For this exercise, copy exactly the lines below from the one with "Мгновенное получение" through the one with "Лысенко Анатолий" and leave out the pictures.
[Opening Material supplied section]
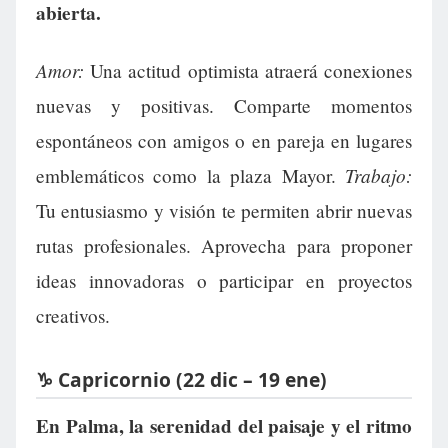
abierta.
Amor:
Una actitud optimista atraerá conexiones
nuevas y positivas. Comparte momentos
espontáneos con amigos o en pareja en lugares
Trabajo:
emblemáticos como la plaza Mayor.
Tu entusiasmo y visión te permiten abrir nuevas
rutas profesionales. Aprovecha para proponer
ideas innovadoras o participar en proyectos
creativos.
♑ Capricornio (22 dic – 19 ene)
En Palma, la serenidad del paisaje y el ritmo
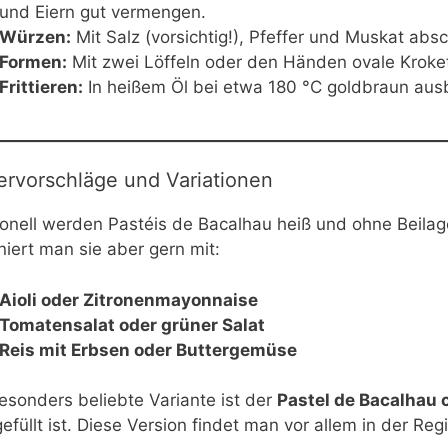
und Eiern gut vermengen.
Würzen:
Mit Salz (vorsichtig!), Pfeffer und Muskat ab
Formen:
Mit zwei Löffeln oder den Händen ovale Kroke
Frittieren:
In heißem Öl bei etwa 180 °C goldbraun aus
ervorschläge und Variationen
ionell werden Pastéis de Bacalhau heiß und ohne Beilage
iert man sie aber gern mit:
Aioli oder Zitronenmayonnaise
Tomatensalat oder grüner Salat
Reis mit Erbsen oder Buttergemüse
esonders beliebte Variante ist der
Pastel de Bacalhau 
efüllt ist. Diese Version findet man vor allem in der Reg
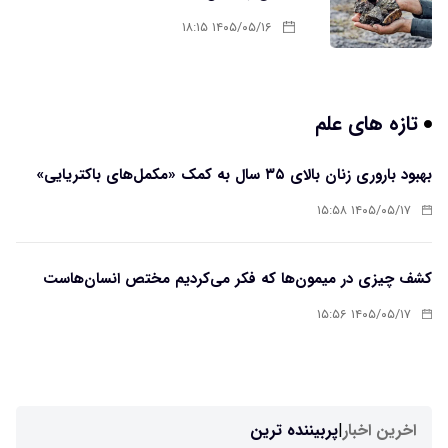
۱۴۰۵/۰۵/۱۶ ۱۸:۱۵
تازه های علم
بهبود باروری زنان بالای ۳۵ سال به کمک «مکمل‌های باکتریایی»
۱۴۰۵/۰۵/۱۷ ۱۵:۵۸
کشف چیزی در میمون‌ها که فکر می‌کردیم مختص انسان‌هاست
۱۴۰۵/۰۵/۱۷ ۱۵:۵۶
اخرین اخبار
|
پربیننده ترین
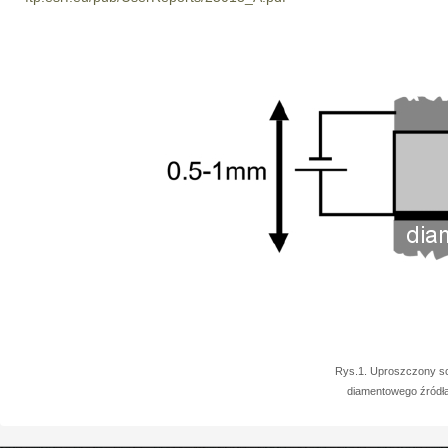
Rys.1. Uproszczony s
diamentowego źródła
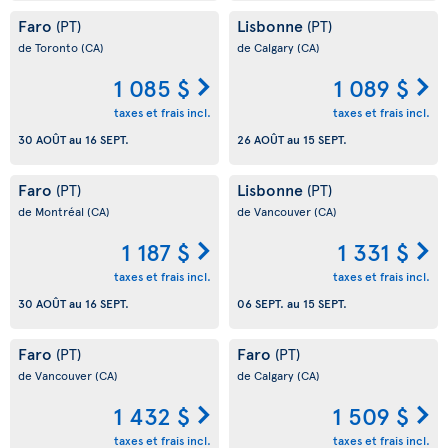
Faro
Lisbonne
(PT)
(PT)
de Toronto
(CA)
de Calgary
(CA)
1 085 $
1 089 $
taxes et frais incl.
taxes et frais incl.
30 AOÛT
au
16 SEPT.
26 AOÛT
au
15 SEPT.
Faro
Lisbonne
(PT)
(PT)
de Montréal
(CA)
de Vancouver
(CA)
1 187 $
1 331 $
taxes et frais incl.
taxes et frais incl.
30 AOÛT
au
16 SEPT.
06 SEPT.
au
15 SEPT.
Faro
Faro
(PT)
(PT)
de Vancouver
(CA)
de Calgary
(CA)
1 432 $
1 509 $
taxes et frais incl.
taxes et frais incl.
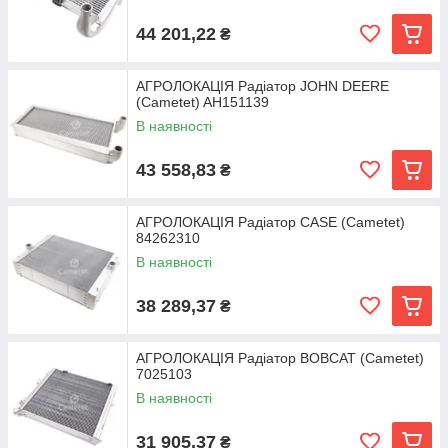
44 201,22
₴
АГРОЛОКАЦІЯ Радіатор JOHN DEERE
(Cametet) AH151139
В наявності
43 558,83
₴
АГРОЛОКАЦІЯ Радіатор CASE (Cametet)
84262310
В наявності
38 289,37
₴
АГРОЛОКАЦІЯ Радіатор BOBCAT (Cametet)
7025103
В наявності
31 905,37
₴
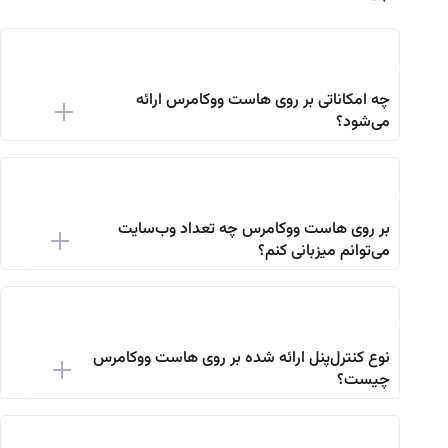
چه امکاناتی بر روی هاست ووکامرس ارائه
می‌شود؟
بر روی هاست ووکامرس چه تعداد وب‌سایت
می‌توانم میزبانی کنم؟
نوع کنترل‌پنل ارائه شده بر روی هاست ووکامرس
چیست؟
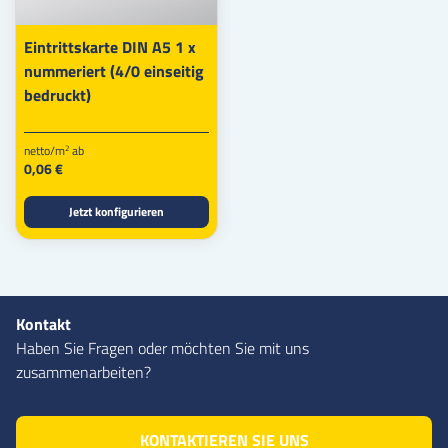
Eintrittskarte DIN A5 1 x
nummeriert (4/0 einseitig
bedruckt)
netto/m
ab
2
0,06 €
Jetzt konfigurieren
Kontakt
Haben Sie Fragen oder möchten Sie mit uns
zusammenarbeiten?
KONTAKTIEREN SIE UNS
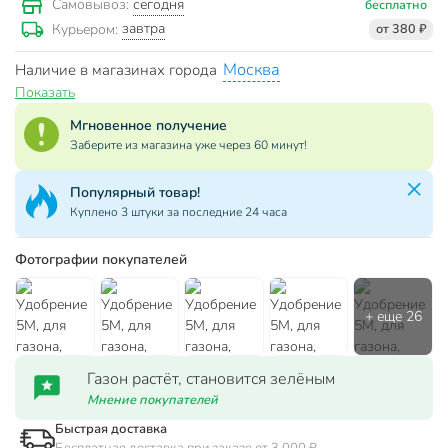
сегодня
Самовывоз:
бесплатно
завтра
Курьером:
от 380 ₽
Москва
Наличие в магазинах города
Показать
Мгновенное получение
Заберите из магазина уже через 60 минут!
Популярный товар!
Куплено 3 штуки за последние 24 часа
Фотографии покупателей
Газон растёт, становится зелёным
Мнение покупателей
Быстрая доставка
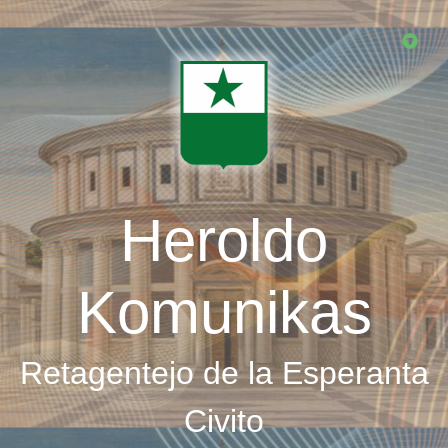
Skip
to
main
content
Heroldo
Komunikas
Retagentejo de la Esperanta
Civito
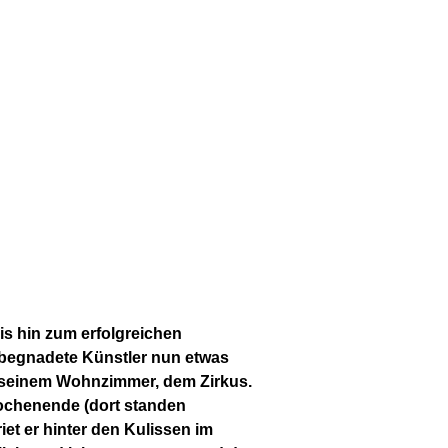
is hin zum erfolgreichen
 begnadete Künstler nun etwas
in seinem Wohnzimmer, dem Zirkus.
ochenende (dort standen
iet er hinter den Kulissen im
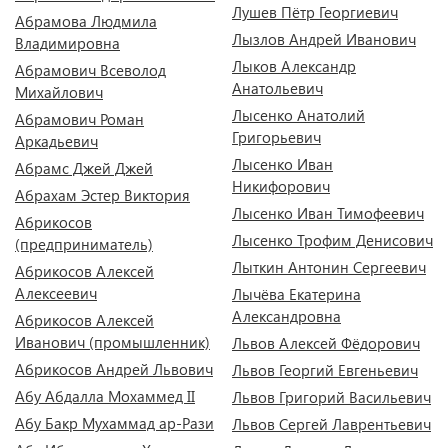
Лушев Пётр Георгиевич
Абрамова Людмила
Лызлов Андрей Иванович
Владимировна
Лыков Александр
Абрамович Всеволод
Анатольевич
Михайлович
Лысенко Анатолий
Абрамович Роман
Григорьевич
Аркадьевич
Лысенко Иван
Абрамс Джей Джей
Никифорович
Абрахам Эстер Виктория
Лысенко Иван Тимофеевич
Абрикосов
Лысенко Трофим Денисович
(предприниматель)
Лыткин Антонин Сергеевич
Абрикосов Алексей
Алексеевич
Лычёва Екатерина
Александровна
Абрикосов Алексей
Иванович (промышленник)
Львов Алексей Фёдорович
Абрикосов Андрей Львович
Львов Георгий Евгеньевич
Абу Абдалла Мохаммед II
Львов Григорий Васильевич
Абу Бакр Мухаммад ар-Рази
Львов Сергей Лаврентьевич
[Closing Material supplied section]
Completed exercise:
Мгновенное получение
Заберите из магазина уже через 60 минут!
Популярный товар!
Куплено 3 штуки за последние 24 часа
Фотографии покупателей
Газон растёт, становится зелёным
Мнение покупателей
Быстрая доставка
Skip
to
main
content
Heroldo
Komunikas
Retagentejo de la Esperanta
Civito
is hin zum erfolgreichen
 begnadete Künstler nun etwas
in seinem Wohnzimmer, dem Zirkus.
ochenende (dort standen
iet er hinter den Kulissen im
Лушев Пётр Георгиевич
Абрамова Людмила
Лызлов Андрей Иванович
Владимировна
Лыков Александр
Абрамович Всеволод
Анатольевич
Михайлович
Лысенко Анатолий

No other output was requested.